Supervised segmentation of phenotype descriptions for the human skeletal phenome using hybrid methods
1 School of ITEE, The University of Queensland, Brisbane, Australia
2 Bone Dysplasia Research Group, UQ Centre for Clinical Research (UQCCR), University of Queensland, Brisbane, Australia
3 Genetic Health Queensland, Royal Brisbane and Women’s Hospital, Herston, Brisbane, Australia
BMC Bioinformatics 2012, 13:265 doi:10.1186/1471-2105-13-265Published: 15 October 2012
Over the course of the last few years there has been a significant amount of research performed on ontology-based formalization of phenotype descriptions. In order to fully capture the intrinsic value and knowledge expressed within them, we need to take advantage of their inner structure, which implicitly combines qualities and anatomical entities. The first step in this process is the segmentation of the phenotype descriptions into their atomic elements.

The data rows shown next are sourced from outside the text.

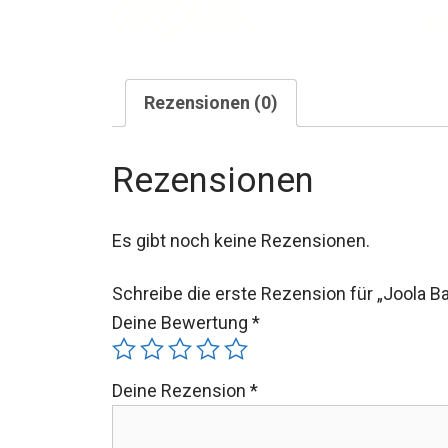
Rezensionen (0)
Rezensionen
Es gibt noch keine Rezensionen.
Schreibe die erste Rezension für „Joola B
Deine Bewertung
*
Deine Rezension
*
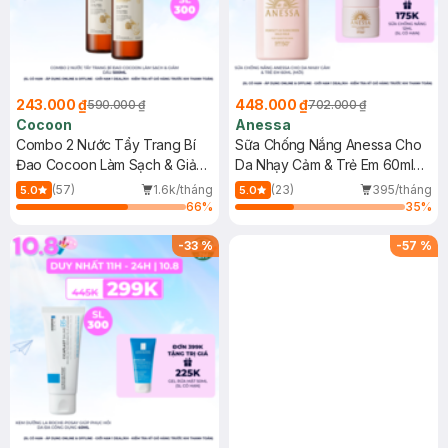
243.000 ₫
448.000 ₫
590.000 ₫
702.000 ₫
Cocoon
Anessa
Combo 2 Nước Tẩy Trang Bí
Sữa Chống Nắng Anessa Cho
Đao Cocoon Làm Sạch & Giảm
Da Nhạy Cảm & Trẻ Em 60ml
Dầu 500ml
(Mới)
(57)
1.6k/tháng
(23)
395/tháng
5.0
5.0
66
%
35
%
-
33
%
-
57
%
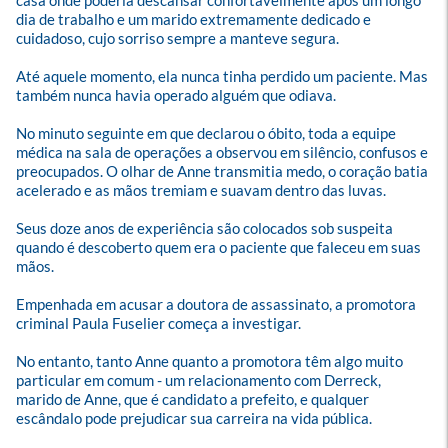
casa onde poderia descansar confortavelmente após um longo 
dia de trabalho e um marido extremamente dedicado e 
cuidadoso, cujo sorriso sempre a manteve segura.

Até aquele momento, ela nunca tinha perdido um paciente. Mas 
também nunca havia operado alguém que odiava.

No minuto seguinte em que declarou o óbito, toda a equipe 
médica na sala de operações a observou em silêncio, confusos e 
preocupados. O olhar de Anne transmitia medo, o coração batia 
acelerado e as mãos tremiam e suavam dentro das luvas.

Seus doze anos de experiência são colocados sob suspeita 
quando é descoberto quem era o paciente que faleceu em suas 
mãos.

Empenhada em acusar a doutora de assassinato, a promotora 
criminal Paula Fuselier começa a investigar. 

No entanto, tanto Anne quanto a promotora têm algo muito 
particular em comum - um relacionamento com Derreck, 
marido de Anne, que é candidato a prefeito, e qualquer 
escândalo pode prejudicar sua carreira na vida pública. 
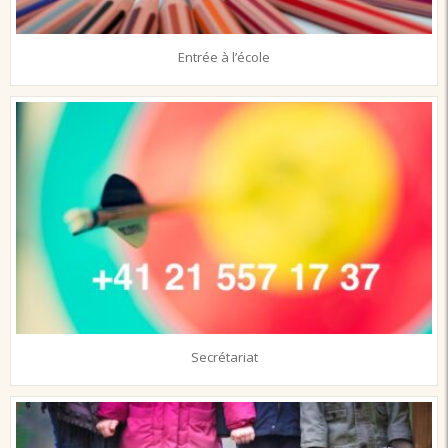
Entrée à l’école
Secrétariat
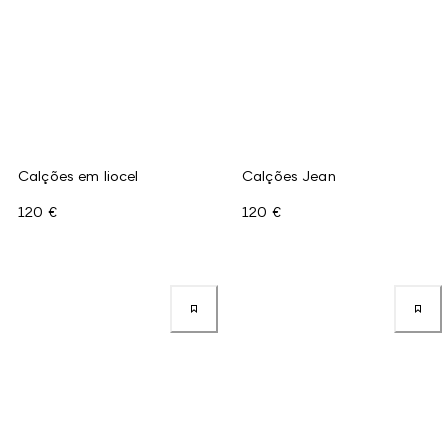
Calções em liocel
Calções Jean
120 €
120 €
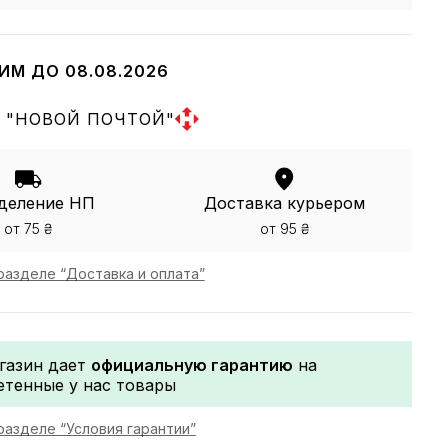
ИМ ДО 08.08.2026
 "НОВОЙ ПОЧТОЙ"
деление НП
Доставка курьером
от 75 ₴
от 95 ₴
разделе “Доставка и оплата”
газин дает
официальную гарантию
на
етенные у нас товары
разделе “Условия гарантии”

We present a two-phase hybrid segmentation method that combines a series individual classifiers using different aggregation schemes (set operations and simple majority voting). The approach is tested on a corpus comprised of skeletal phenotype descriptions emerged from the Human Phenotype Ontology. Experimental results show that the best hybrid method achieves an F-Score of 97.05% in the first phase and F-Scores of 97.16% / 94.50% in the second phase.
The performance of the initial segmentation of anatomical entities and qualities (phase I) is not affected by the presence / absence of external resources, such as domain dictionaries. From a generic perspective, hybrid methods may not always improve the segmentation accuracy as they are heavily dependent on the goal and data characteristics.